• Given problem:
Copy out the lines from the top of the items through the line with "family: Solanaceae", switching "phylum" to "division" and leaving everything else unchanged.
═════ Data for the task ═════
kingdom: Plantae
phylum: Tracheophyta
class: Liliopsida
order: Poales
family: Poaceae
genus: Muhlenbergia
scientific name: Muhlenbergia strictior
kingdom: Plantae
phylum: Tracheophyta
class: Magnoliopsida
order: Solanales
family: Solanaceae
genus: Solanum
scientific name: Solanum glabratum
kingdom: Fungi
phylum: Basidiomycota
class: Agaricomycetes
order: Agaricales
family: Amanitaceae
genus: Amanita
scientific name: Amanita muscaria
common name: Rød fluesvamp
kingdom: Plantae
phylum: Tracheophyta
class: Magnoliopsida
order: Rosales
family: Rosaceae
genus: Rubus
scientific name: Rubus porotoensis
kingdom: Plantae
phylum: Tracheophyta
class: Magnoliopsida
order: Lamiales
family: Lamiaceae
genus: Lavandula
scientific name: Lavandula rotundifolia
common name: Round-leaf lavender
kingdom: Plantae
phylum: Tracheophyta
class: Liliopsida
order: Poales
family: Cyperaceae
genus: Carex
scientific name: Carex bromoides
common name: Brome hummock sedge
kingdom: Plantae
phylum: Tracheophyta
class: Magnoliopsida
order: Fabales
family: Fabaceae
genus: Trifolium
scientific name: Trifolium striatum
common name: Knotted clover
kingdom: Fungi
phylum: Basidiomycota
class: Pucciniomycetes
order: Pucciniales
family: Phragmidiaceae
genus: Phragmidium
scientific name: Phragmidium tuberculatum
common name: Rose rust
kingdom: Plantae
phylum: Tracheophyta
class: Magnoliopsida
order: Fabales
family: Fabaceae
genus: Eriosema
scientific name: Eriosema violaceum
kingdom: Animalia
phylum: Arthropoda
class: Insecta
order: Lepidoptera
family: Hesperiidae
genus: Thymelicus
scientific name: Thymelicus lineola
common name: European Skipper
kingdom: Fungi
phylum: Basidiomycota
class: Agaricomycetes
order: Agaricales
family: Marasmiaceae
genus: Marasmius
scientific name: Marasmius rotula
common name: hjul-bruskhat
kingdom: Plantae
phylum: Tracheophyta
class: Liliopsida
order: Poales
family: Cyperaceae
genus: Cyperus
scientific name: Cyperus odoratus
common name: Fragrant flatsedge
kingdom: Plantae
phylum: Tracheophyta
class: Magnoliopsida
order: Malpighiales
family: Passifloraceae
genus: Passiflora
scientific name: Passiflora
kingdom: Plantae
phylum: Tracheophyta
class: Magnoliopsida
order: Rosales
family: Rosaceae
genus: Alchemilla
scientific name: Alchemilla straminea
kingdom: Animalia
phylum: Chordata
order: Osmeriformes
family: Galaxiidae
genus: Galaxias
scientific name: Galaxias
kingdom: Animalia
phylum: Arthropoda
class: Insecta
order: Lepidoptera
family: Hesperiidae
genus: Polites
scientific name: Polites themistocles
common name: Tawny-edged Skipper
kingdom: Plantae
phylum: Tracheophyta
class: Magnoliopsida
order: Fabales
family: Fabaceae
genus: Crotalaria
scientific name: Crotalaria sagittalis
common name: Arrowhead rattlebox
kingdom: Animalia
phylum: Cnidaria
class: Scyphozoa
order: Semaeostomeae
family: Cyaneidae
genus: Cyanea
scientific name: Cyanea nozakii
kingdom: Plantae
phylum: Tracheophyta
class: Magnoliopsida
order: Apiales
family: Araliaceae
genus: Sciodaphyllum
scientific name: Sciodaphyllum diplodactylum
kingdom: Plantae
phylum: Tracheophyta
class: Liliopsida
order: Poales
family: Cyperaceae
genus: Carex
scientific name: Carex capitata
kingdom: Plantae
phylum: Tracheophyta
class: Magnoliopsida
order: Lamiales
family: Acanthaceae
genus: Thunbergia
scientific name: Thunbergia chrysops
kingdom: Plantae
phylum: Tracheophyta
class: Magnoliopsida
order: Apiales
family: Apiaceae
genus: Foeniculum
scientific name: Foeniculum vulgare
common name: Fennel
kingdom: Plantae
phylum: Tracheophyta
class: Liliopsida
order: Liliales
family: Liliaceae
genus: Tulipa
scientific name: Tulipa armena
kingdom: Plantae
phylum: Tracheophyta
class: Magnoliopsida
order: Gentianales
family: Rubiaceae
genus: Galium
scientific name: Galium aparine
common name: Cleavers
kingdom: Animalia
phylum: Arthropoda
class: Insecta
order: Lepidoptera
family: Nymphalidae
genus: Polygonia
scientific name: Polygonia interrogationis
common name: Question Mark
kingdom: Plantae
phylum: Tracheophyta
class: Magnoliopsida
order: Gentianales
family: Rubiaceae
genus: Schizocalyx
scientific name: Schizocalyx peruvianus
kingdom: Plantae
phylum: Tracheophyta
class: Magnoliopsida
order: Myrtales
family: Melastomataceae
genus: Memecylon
═════
• Result below:
kingdom: Plantae
division: Tracheophyta
class: Liliopsida
order: Poales
family: Poaceae
genus: Muhlenbergia
scientific name: Muhlenbergia strictior
kingdom: Plantae
division: Tracheophyta
class: Magnoliopsida
order: Solanales
family: Solanaceae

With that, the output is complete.